Висенте Эспинель - Жизнь Маркоса де Обрегон
Все же они упорно настаивали на том, чтобы мы устроили обман, который имел бы вид колдовства.
– Если бы это случилось, – спросил я, – то кто окажется более пристыженным, он, поддавшись этому обману – после того как истина откроется, – или я, бывши автором этого обмана? Во всех случаях следует иметь в виду конец, какой они могут иметь, а эта выдумка и обман не могут долго оставаться в тайне; и что касается меня, то я считаю лучшим и более спокойным положение обманутого, чем уверенность обманщика; потому что в конечном счете первое доказывает простоту и добродушие, а другое – ложь и глубокую низость. Я не могу выносить ни лжи, ни обмана, потому что это бросает позорную тень на репутацию того, кого считают порядочным человеком. Шутки должны быть легкими, и без вреда для третьего лица, и таковы, чтобы далее тому, против кого они направлены, они нравились. Мы не знаем в этом отношении характера каждого, так что шутка, пригодная для одного, для другого будет очень тяжела. Шутки должно оценивать как дурные или худшие не со стороны того, кто их делает, а со стороны того, против кого они направлены; и если он принимает их хорошо, то они будут терпимы, а если он принимает их с досадой, то они будут весьма обидны. Над одним послушником издевались из-за сказанной им глупости, и когда он больше не мог уже терпеть, он сказал, что он хотел бы, чтобы совершил смертный грех тот, кто больше всех смеялся над ним.

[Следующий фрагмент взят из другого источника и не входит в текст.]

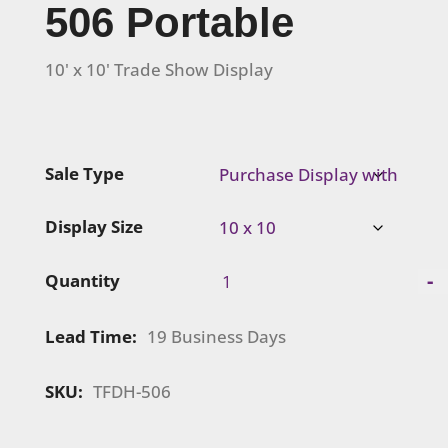
506 Portable
10' x 10' Trade Show Display
Sale Type
Display Size
Visionary
-
Quantity
Designs
|
Lead Time:
19 Business Days
TFDH-
506
Portable
SKU:
TFDH-506
quantity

Ведь мы видим каждый день, что обидные шутки вызывают оскорбления, о которых и не думали. Этот скряга не обладает такой способностью, чтобы вынести шутку столь обидную, как эта, которая неизбежно должна быть такой. Я не собираюсь вмешиваться в это, потому что я поступал бы против своего собственного мнения, ибо это несправедливый и дурной поступок; я не буду удивлен, что он даст себя обмануть тем, чего он желает, но меня удивил бы тот, кто захотел бы обманывать его, не ожидая от этого большего удовольствия, чем совершить дурной поступок.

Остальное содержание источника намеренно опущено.